From time to time, I look for home/small office network & PC security tips/guides. Some are OK, but a lot tend to descend into paranoia before really getting to grips with the basics. So, here are a few thoughts of mine that might help to get you started.
To start with, we'll look at how your PC is connected to the internet. As a user that fits into the category I'm aiming this at, you'll probably have a broadband router that your ISP provided with their 'package'. This probably has vulnerabilities that need to be addressed. The first thing to change is the default admin user password. When you connect your router to a PC via an Ethernet cable and type in the appropriate IP address or URL into your web browser, you'll either be asked for a user/password or will be presented with a basic info page with links that require a password to open. This password is usually a default one that's the same for all routers from that ISP/manufacturer and is probably something stupid like 'password' or 'admin'. Find the option to change the password and change it to something nice and secure! Also, find out how firmware updates get applied to your router and make sure it's up to date. If your router is a Wi-Fi model, make sure it's set up to use the best encryption you can use on your intended network taking into account the devices that will be required to connect to it.
With the network side of things pretty much sewn up (You might want to come back to it later...) we'll move on to your computer. A fundamental point to consider is how secure/vulnerable the operating system and software is that you will be choosing to use. How well you choose at this point will have a bearing on how much you need to be concerned about potential breaches later on. If you intend to go with a system and software that you are familiar with through work/school etc. then in all probability you're trading off familiarity against security. The reasoning behind this is twofold. Firstly, the ubiquitous desktop operating system and it’s associated applications are not as secure by design as your other options. My personal recommendation would be to choose open source wherever possible as “given enough eyeballs, all bugs are shallow.”
The next point is when setting up your machine, choose reasonably secure passwords. There is a lot of advice available about choosing passwords. Suffice to say, choose something with numbers and letters in that’s not too easily associated with you. Make sure you set up user ids for day to day use separate from admin/root that is only to be used for making system wide changes such as installing software, performing backups etc. Don’t be tempted to take the ‘easy’ way out by using your admin/root user for the day to day stuff. You could end up regretting it…
Once your system is up and running, make sure that you apply any available updates! Make a regular point of checking that your system remains up to date. If it ever gets to a point where security patches are no longer available, switch to an operating system that is supported. As and when you want to install new software make very sure that it is from a reputable source. Ensure you keep your applications up to date. On some systems this means, as a rule, stay with the official repositories as you will (Or at least should.) benefit from both a trusted source and security updates when these become available.

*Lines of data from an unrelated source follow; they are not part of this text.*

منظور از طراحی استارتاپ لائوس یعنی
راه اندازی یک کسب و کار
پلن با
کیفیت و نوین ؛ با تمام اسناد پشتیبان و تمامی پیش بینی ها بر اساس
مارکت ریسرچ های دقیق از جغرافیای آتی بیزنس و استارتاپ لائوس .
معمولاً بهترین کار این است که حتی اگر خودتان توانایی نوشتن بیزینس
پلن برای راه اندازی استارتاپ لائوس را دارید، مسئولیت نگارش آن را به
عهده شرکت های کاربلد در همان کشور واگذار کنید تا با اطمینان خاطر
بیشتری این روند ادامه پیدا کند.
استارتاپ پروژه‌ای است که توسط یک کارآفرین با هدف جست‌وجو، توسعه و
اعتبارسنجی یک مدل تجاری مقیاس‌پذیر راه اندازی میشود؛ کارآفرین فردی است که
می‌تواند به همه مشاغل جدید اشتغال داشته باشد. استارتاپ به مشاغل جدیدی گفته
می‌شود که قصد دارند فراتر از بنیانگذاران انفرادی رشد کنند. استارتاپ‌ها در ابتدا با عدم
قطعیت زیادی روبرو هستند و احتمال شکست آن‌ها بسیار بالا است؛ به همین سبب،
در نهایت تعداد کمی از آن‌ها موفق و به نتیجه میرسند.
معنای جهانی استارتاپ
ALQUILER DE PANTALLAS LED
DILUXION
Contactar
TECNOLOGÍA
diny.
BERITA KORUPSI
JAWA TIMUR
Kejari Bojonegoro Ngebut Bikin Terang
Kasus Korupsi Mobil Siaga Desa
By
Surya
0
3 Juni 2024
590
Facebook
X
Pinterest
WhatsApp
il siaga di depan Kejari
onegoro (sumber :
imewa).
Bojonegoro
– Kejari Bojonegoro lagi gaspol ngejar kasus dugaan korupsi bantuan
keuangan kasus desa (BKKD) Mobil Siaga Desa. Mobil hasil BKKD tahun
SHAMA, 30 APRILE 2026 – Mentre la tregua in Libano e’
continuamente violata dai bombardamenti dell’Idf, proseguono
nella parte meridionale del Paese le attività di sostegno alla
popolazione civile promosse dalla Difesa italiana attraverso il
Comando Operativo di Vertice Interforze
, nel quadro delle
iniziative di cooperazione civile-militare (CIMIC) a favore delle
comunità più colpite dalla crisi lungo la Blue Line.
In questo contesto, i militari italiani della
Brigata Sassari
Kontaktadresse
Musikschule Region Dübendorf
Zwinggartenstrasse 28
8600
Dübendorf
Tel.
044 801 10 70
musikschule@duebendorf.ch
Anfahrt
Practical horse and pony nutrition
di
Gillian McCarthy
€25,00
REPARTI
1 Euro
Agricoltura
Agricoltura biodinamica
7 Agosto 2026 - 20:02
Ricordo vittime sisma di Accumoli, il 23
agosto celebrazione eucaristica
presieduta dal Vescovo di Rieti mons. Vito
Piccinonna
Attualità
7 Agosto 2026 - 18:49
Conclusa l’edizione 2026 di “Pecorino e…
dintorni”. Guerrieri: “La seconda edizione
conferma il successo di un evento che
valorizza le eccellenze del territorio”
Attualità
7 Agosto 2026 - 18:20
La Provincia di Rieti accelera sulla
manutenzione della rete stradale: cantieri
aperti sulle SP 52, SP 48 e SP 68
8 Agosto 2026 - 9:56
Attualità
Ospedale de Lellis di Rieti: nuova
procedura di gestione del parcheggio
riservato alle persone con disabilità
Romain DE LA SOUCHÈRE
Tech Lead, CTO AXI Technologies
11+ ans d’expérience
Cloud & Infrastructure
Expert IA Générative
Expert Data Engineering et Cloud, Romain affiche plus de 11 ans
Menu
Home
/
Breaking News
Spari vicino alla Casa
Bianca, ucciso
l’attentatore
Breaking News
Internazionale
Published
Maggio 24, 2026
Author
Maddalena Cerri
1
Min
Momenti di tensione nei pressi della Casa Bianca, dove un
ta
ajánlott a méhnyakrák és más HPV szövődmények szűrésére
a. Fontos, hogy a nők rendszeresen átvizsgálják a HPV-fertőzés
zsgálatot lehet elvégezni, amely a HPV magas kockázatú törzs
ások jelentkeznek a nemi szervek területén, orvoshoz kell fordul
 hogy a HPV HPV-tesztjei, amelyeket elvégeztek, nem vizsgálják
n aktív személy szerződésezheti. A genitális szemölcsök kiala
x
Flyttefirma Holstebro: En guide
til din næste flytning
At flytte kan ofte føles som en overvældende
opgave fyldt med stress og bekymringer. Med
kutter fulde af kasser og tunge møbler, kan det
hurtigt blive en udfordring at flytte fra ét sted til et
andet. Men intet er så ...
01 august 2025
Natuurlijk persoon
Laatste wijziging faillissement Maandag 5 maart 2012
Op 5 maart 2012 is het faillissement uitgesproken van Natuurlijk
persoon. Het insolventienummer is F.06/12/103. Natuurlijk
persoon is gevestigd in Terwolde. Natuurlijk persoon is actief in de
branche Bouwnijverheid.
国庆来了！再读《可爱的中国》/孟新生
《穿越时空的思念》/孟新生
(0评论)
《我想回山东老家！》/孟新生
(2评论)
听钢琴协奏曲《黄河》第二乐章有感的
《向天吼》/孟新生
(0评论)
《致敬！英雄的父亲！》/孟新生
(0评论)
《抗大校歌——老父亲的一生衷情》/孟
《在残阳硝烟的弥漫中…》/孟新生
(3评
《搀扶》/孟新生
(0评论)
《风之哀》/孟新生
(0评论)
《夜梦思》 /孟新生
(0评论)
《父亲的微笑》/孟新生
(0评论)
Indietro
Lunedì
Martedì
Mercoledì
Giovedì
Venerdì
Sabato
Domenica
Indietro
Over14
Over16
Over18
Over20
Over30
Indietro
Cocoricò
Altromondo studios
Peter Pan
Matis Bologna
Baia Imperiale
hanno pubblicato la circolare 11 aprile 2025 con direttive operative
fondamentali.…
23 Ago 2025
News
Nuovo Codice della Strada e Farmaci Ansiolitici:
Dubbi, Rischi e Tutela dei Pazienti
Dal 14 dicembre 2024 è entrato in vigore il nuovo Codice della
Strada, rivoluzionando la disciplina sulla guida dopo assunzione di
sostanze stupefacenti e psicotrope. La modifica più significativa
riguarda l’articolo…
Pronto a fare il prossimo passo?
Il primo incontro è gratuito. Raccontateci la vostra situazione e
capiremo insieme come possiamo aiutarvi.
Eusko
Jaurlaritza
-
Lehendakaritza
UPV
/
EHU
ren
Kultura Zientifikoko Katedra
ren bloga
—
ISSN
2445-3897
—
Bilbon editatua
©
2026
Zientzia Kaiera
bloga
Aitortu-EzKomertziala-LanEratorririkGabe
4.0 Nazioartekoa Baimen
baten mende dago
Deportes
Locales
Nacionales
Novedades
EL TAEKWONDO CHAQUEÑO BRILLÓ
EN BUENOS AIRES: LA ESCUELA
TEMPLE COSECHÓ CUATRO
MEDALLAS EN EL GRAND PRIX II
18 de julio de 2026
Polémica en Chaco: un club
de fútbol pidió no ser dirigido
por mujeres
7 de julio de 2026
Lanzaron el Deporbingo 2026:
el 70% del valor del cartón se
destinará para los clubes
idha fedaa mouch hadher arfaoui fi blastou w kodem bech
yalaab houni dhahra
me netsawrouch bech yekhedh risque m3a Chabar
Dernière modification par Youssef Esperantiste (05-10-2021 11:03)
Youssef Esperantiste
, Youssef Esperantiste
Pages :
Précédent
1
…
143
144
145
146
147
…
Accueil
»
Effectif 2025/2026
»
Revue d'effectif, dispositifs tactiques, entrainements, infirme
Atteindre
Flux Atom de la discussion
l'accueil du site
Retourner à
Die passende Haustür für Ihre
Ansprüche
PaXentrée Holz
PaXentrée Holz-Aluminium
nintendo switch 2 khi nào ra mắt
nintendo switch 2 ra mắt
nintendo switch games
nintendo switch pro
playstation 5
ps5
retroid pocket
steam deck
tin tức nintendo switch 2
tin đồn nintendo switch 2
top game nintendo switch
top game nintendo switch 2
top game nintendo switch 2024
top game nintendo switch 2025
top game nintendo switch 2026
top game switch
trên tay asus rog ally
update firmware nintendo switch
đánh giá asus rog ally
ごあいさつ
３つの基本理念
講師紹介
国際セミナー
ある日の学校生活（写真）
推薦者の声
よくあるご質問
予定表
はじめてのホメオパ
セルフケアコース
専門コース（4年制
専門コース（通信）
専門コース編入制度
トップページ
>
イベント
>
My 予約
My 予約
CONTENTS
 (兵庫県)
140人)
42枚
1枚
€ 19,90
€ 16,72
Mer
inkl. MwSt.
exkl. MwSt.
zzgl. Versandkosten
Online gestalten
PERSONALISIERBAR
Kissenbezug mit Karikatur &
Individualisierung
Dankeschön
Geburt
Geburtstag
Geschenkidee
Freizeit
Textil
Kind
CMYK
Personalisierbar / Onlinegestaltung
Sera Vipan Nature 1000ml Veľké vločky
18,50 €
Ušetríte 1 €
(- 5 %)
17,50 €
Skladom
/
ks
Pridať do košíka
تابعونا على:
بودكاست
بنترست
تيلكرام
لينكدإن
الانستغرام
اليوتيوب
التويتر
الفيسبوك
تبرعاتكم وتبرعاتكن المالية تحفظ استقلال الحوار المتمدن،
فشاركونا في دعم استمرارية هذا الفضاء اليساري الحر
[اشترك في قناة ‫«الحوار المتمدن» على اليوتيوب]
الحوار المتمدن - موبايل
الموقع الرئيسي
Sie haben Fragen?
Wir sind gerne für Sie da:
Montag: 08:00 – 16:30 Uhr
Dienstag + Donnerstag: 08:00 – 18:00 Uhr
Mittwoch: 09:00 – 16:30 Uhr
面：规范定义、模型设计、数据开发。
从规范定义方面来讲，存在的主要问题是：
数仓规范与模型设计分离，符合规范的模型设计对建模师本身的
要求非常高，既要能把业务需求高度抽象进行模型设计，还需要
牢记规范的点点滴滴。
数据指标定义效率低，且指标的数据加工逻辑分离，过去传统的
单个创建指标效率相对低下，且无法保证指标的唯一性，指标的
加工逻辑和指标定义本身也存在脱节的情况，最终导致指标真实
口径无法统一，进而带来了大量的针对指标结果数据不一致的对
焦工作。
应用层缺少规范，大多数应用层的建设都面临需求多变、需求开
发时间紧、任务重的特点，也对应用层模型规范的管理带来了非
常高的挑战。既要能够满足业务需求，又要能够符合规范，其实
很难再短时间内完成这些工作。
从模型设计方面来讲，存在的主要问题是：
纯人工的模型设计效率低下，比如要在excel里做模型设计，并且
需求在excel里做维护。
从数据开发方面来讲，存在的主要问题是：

On those systems where it is deemed to be necessary, install an anti-virus/malware solution. On UNIX type systems, I’d recommend an a/v app be installed if there is likely to be a need to scan files that are to be sent to or received from a Windows machine. Similarly, install some sort of firewall. On Linux machines, something like Firestarter or Guarddog could be used to ‘automagically’ configure iptables if required. To see how visible your network is to the outside world, visit a site like Gibson Research Corporation and perform a test with ShieldsUp or the equivalent to check all your ports are either closed or preferably stealthed. If any are open, make sure you know why and have taken steps to secure them. It’s at this point that you may need to go back to your router (If that is how you connect to the internet.) and do a bit of tidying up. If you have a NAT router then you should be able to control how visible your local network is.
Congratulations! At this point you should have a system that is better secured than average. All that remains is for you and your users to remain vigilant by considering the reputability of any websites you visit and anything you download. Be careful of email attachments and mails that could turn out to be ‘phishing’ attempts. There are other, more advanced measures you can take but as mentioned you should be in a better than average state to start from.